Mesoscopic Stoner instability in metallic nanoparticles revealed by shot noise

TL;DR

This paper investigates how shot noise reveals the mesoscopic Stoner instability in metallic nanoparticles, showing oscillations in the Fano factor linked to spin excitations, and proposes shot noise as a diagnostic tool.

Contribution

It demonstrates that shot noise oscillations can serve as a probe for the mesoscopic Stoner instability in metallic nanoparticles, providing new insights into spin-related transport phenomena.

Findings

Fano factor exhibits oscillations between super- and sub-Poissonian values with bias voltage.
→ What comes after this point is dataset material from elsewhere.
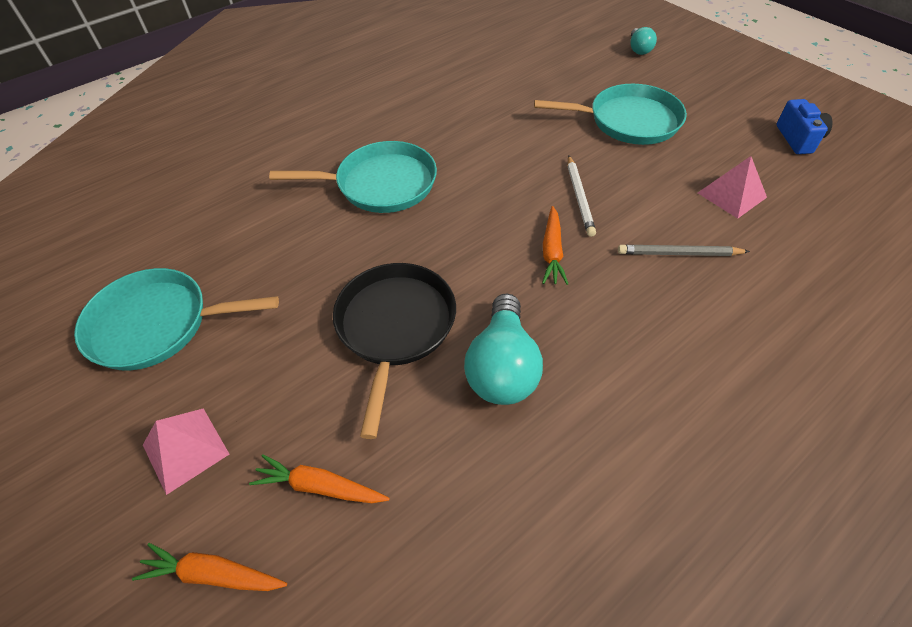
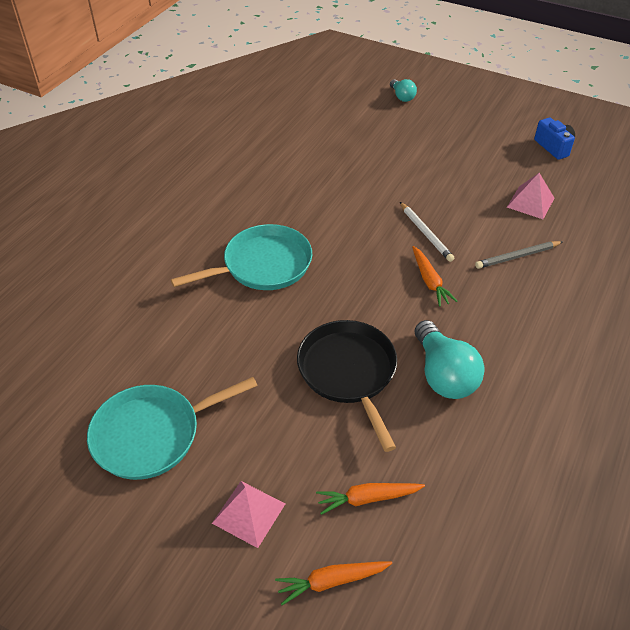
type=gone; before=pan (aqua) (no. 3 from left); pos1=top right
Transport channels open successively with increasing bias, associated with nanoparticle spin excitations.

Shot noise can be used as an effective tool to detect the mesoscopic Stoner instability.

Abstract

We study sequential tunneling through a metallic nanoparticle close to the Stoner instability coupled to parallely magnetized electrodes. Increasing the bias voltage successively opens transport channels associated with excitations of the nanoparticle's total spin. For the current this leads just to a steplike increase. The Fano factor, in contrast, shows oscillations between large super-Poissonian and sub-Poissonian values as a function of bias voltage. We explain the enhanced Fano factor in terms of generalized random-telegraph noise and propose the shot noise as a convenient tool to probe the mesoscopic Stoner instability.